=== Records for the exercise ===
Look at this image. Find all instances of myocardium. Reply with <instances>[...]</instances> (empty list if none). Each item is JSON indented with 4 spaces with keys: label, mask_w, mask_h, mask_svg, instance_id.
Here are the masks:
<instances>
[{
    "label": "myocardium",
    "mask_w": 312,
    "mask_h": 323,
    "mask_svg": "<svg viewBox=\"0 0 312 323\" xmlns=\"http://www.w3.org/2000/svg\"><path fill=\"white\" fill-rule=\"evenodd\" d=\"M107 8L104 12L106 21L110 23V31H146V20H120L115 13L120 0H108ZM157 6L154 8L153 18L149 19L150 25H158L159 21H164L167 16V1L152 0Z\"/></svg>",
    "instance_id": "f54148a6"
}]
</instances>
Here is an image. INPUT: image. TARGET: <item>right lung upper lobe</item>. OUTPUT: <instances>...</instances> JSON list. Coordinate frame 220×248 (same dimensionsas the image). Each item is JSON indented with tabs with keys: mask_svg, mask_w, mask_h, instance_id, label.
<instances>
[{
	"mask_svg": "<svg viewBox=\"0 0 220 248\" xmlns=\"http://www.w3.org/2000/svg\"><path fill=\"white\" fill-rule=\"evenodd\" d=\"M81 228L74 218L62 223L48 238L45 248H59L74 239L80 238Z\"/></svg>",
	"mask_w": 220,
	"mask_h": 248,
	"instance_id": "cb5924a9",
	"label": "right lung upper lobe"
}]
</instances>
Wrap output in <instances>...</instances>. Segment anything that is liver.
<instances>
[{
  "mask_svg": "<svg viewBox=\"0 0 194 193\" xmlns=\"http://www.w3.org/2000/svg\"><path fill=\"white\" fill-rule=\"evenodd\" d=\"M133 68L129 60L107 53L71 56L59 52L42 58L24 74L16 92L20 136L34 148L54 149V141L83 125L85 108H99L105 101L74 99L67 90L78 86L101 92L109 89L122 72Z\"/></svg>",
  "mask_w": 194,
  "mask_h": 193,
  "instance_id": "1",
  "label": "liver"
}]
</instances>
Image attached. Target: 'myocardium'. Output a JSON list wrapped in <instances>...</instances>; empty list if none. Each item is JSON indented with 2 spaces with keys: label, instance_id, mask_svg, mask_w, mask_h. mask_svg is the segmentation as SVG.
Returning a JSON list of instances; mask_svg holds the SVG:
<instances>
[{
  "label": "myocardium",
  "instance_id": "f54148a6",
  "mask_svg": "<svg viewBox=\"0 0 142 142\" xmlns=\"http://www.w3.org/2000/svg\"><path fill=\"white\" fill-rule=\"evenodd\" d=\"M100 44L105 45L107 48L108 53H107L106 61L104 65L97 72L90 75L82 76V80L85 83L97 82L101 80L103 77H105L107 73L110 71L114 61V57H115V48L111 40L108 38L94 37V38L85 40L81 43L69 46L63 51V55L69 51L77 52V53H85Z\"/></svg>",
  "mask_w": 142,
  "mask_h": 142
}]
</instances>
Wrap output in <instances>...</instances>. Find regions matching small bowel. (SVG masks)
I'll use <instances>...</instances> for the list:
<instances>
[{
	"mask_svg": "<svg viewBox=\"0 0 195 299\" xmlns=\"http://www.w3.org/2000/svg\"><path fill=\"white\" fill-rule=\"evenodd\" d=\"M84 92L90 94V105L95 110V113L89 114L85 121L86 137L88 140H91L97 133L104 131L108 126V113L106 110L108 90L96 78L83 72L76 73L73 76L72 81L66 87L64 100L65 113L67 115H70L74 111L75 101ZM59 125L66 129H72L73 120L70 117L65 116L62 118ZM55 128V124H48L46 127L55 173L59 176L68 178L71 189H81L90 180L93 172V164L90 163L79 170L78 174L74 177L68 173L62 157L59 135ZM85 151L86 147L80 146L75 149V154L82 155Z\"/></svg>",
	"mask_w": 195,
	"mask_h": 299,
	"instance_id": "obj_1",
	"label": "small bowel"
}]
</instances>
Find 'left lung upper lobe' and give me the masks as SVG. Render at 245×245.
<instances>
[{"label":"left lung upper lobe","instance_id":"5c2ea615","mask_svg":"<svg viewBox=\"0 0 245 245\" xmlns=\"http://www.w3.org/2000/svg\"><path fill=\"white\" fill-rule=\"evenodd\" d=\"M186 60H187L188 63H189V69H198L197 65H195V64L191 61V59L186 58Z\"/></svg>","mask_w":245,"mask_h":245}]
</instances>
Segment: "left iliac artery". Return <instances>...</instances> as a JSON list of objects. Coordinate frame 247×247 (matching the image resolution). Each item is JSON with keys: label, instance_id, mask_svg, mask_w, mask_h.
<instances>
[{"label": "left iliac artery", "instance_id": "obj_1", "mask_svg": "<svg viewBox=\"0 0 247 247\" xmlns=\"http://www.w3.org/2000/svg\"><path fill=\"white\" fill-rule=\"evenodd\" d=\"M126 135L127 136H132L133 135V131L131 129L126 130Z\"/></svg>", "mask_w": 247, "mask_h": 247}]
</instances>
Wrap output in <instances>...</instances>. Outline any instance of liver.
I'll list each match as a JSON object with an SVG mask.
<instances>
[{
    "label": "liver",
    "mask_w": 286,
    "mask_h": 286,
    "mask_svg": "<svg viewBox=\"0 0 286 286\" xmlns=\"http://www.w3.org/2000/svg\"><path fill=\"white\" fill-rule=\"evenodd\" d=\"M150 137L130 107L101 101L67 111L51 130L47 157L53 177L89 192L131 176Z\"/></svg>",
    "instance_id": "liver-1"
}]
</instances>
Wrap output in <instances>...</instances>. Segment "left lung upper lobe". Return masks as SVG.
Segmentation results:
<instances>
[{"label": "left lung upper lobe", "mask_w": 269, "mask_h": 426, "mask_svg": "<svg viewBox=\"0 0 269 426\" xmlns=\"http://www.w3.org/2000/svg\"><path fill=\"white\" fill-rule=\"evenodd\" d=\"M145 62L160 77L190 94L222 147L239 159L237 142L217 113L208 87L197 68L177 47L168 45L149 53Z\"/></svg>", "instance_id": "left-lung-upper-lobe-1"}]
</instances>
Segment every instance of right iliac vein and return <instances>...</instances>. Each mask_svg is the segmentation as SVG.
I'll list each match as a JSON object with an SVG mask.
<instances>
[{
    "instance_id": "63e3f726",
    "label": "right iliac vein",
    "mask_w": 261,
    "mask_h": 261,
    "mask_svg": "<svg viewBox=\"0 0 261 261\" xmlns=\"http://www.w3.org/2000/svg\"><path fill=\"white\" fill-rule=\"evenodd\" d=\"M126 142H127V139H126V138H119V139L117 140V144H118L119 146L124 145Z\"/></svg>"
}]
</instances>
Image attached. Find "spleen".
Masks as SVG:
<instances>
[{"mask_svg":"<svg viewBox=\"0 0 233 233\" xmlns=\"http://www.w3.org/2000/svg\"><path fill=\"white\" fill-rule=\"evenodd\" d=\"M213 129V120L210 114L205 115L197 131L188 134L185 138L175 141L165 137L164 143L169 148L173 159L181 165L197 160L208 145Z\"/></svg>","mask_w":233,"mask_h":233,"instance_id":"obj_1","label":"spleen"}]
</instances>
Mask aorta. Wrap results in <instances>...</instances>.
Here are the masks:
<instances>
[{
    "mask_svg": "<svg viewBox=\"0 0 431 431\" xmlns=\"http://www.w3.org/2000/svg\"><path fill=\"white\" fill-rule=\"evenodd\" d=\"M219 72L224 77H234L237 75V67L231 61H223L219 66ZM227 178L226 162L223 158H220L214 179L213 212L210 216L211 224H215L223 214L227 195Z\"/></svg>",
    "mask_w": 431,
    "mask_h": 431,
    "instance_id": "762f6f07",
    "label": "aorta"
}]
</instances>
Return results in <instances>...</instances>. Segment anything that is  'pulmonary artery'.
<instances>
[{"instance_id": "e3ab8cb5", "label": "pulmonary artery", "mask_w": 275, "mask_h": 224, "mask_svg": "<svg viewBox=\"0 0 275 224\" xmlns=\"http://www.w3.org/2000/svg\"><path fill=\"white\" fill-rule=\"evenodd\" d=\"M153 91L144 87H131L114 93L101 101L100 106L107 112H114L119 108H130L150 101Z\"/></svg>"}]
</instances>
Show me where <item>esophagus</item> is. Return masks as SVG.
===
[Objective] Rewrite the records from the line containing "Return results in" through the end of the records as a JSON list of strings, with one string per line and blank lines omitted.

[Response to this exercise]
[
  "Return results in <instances>...</instances>. Segment anything that is  'pulmonary artery'.",
  "<instances>",
  "[{\"instance_id\": \"e3ab8cb5\", \"label\": \"pulmonary artery\", \"mask_w\": 275, \"mask_h\": 224, \"mask_svg\": \"<svg viewBox=\\\"0 0 275 224\\\" xmlns=\\\"http://www.w3.org/2000/svg\\\"><path fill=\\\"white\\\" fill-rule=\\\"evenodd\\\" d=\\\"M153 91L144 87H131L114 93L101 101L100 106L107 112H114L119 108H130L150 101Z\\\"/></svg>\"}]",
  "</instances>",
  "Show me where <item>esophagus</item> is. Return masks as SVG."
]